Note especially the slow response from Apple - they are really about the worst vendor I can think of when it comes to dealing with security problems.  Also think about looking into CertPatrol.  A commenter recommends Perspectives as easier to use and more secure.  I don't know enough about either to say anything there.

http://perspectives-project.org/

While it may seem that the pelt of my Wookie Suit is growing longer and more lustrous right now, the hair on the back of my neck is standing up over this situation.  The opportunity for governments to conduct surveillance against their population, or against others is serious.  This is a Bad Moon rising.

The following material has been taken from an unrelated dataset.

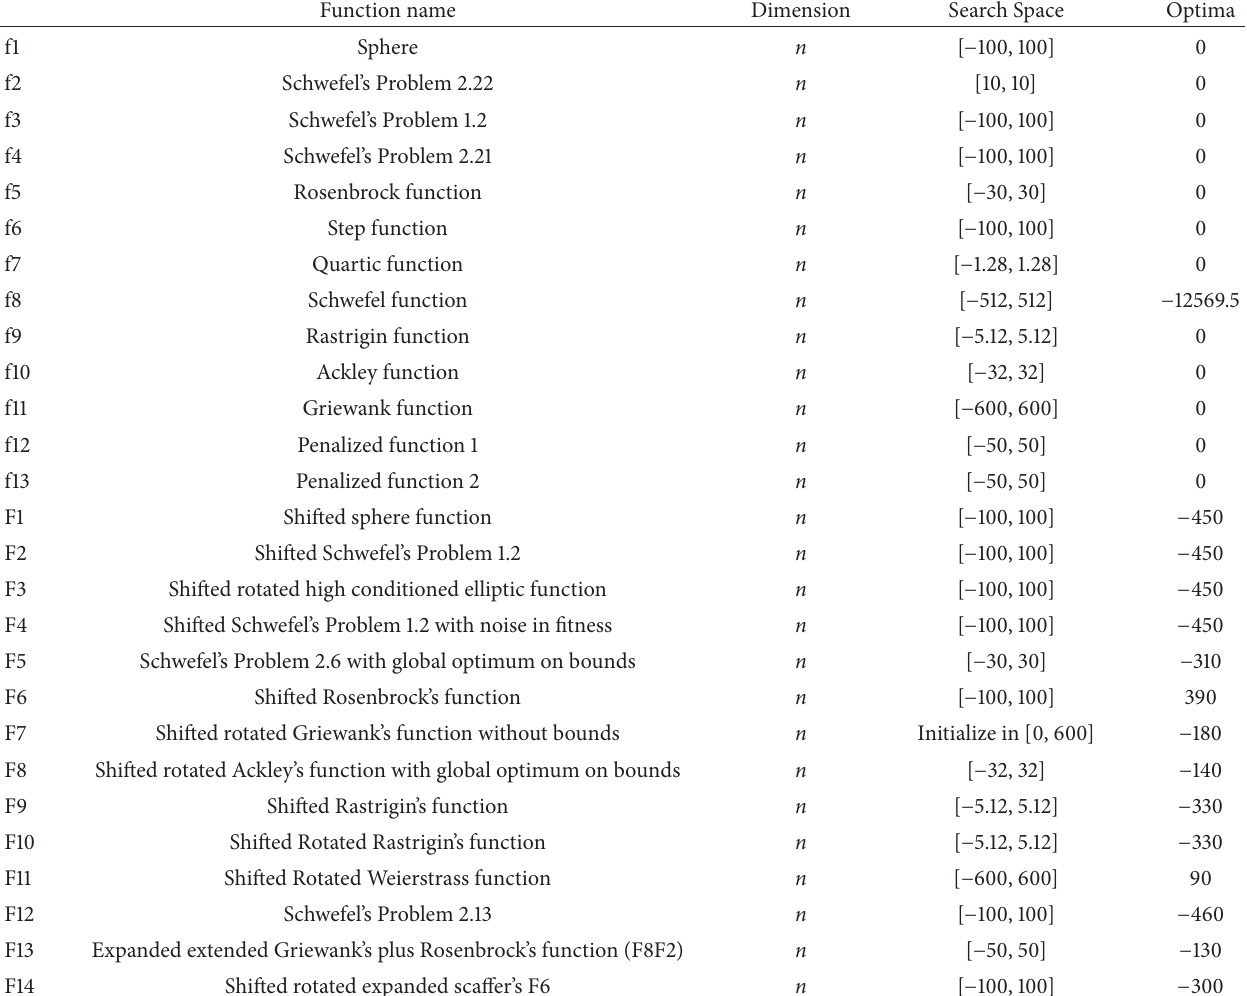
Table 1: Test unctions used in our experimental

RTWT, which will show you just how fragile this technology really is.

5 comments:

Quizikle said...

"Security"? On the Internet?
Makes TSA look efficient.

If you're "secure", it's because no one cares about you or someplace you've left tracks.
Yet.
Q

Matt said...

Should I give up using Google chrome and go back to Firefox?

Old NFO said...

I think this is merely the 'first' shots... It's going to get worse...

Angus McThag said...

I've said to friends several times; "Someday soon we will look back and say, 'remember when computers were tools?'"

kx59 said...

I think eventually a hacker is going to create his own perfect hell - write a malicious piece of code that is so successful, it shuts everything down. And...then he will have nothing to do, and will have no idea how to do it because his life has centered around sticking it to the man via his computer.